What this task involves: Copy all data exactly. Skip pictures.

BEGIN

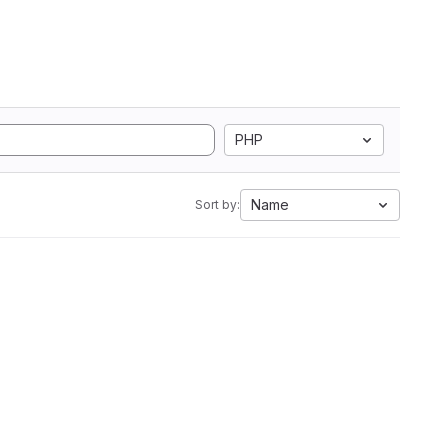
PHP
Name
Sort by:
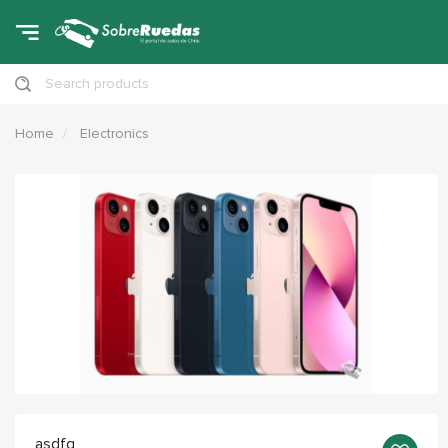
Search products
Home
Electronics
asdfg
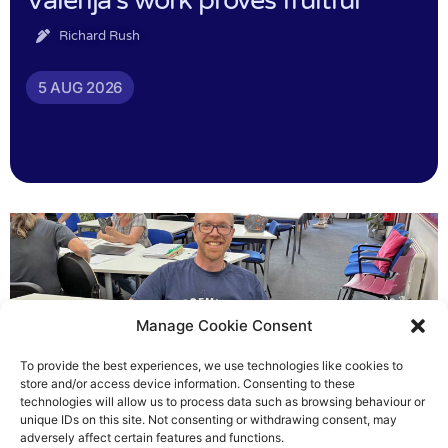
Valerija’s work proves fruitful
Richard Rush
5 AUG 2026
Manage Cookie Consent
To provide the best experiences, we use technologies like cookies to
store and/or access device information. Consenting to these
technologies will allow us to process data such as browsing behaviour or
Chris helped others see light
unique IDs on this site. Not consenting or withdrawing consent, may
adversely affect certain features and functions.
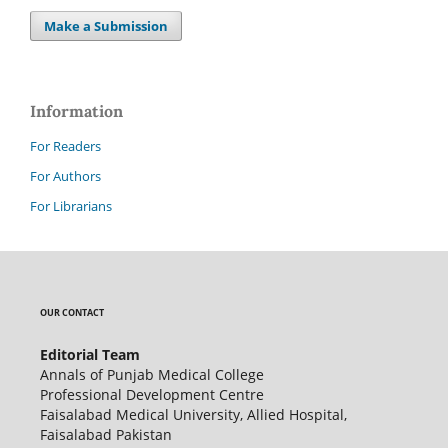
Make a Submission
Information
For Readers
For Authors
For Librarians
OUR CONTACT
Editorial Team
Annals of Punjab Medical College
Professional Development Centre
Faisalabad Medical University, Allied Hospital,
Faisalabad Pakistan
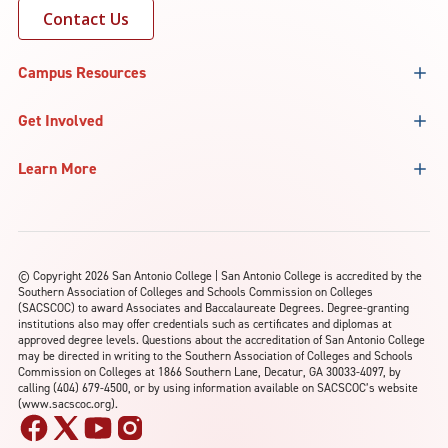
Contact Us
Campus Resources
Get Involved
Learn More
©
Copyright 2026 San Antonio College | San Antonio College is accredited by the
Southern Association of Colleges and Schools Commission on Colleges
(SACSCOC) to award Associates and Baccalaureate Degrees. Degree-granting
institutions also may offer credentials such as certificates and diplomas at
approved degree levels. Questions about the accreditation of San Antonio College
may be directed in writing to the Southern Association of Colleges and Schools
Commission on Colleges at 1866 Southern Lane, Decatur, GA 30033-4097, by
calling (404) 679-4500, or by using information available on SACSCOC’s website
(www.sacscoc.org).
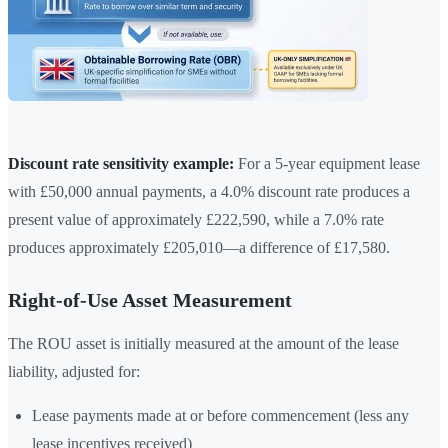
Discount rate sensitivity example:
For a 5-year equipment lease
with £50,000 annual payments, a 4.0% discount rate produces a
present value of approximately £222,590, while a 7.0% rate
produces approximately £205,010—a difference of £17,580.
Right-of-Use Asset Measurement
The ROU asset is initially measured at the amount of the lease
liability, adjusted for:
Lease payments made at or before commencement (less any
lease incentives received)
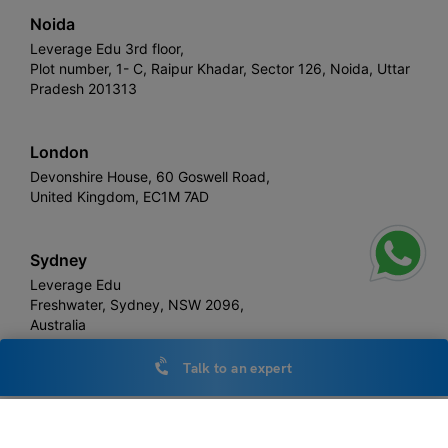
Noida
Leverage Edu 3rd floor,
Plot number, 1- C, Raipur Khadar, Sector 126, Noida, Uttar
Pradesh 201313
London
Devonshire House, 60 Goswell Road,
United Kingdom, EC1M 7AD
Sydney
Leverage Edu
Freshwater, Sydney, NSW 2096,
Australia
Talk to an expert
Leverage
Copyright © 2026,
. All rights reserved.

END

Solved problem:
PHP
Name
Sort by:
Search products
Home
Electronics
asdfg
Valerija’s work proves fruitful
Richard Rush
5 AUG 2026
Manage Cookie Consent
To provide the best experiences, we use technologies like cookies to
store and/or access device information. Consenting to these
technologies will allow us to process data such as browsing behaviour or
Chris helped others see light
unique IDs on this site. Not consenting or withdrawing consent, may
adversely affect certain features and functions.
Make a Submission
Information
For Readers
For Authors
For Librarians
OUR CONTACT
Editorial Team
Annals of Punjab Medical College
Professional Development Centre
Faisalabad Medical University, Allied Hospital,
Faisalabad Pakistan
Contact Us
Campus Resources
Get Involved
Learn More
©
Copyright 2026 San Antonio College | San Antonio College is accredited by the
Southern Association of Colleges and Schools Commission on Colleges
(SACSCOC) to award Associates and Baccalaureate Degrees. Degree-granting
institutions also may offer credentials such as certificates and diplomas at
approved degree levels. Questions about the accreditation of San Antonio College
may be directed in writing to the Southern Association of Colleges and Schools
Commission on Colleges at 1866 Southern Lane, Decatur, GA 30033-4097, by
calling (404) 679-4500, or by using information available on SACSCOC’s website
(www.sacscoc.org).
Discount rate sensitivity example:
For a 5-year equipment lease
with £50,000 annual payments, a 4.0% discount rate produces a
present value of approximately £222,590, while a 7.0% rate
produces approximately £205,010—a difference of £17,580.
Right-of-Use Asset Measurement
The ROU asset is initially measured at the amount of the lease
liability, adjusted for:
Lease payments made at or before commencement (less any
lease incentives received)
Noida
Leverage Edu 3rd floor,
Plot number, 1- C, Raipur Khadar, Sector 126, Noida, Uttar
Pradesh 201313
London
Devonshire House, 60 Goswell Road,
United Kingdom, EC1M 7AD
Sydney
Leverage Edu
Freshwater, Sydney, NSW 2096,
Australia
Talk to an expert
Leverage
Copyright © 2026,
. All rights reserved.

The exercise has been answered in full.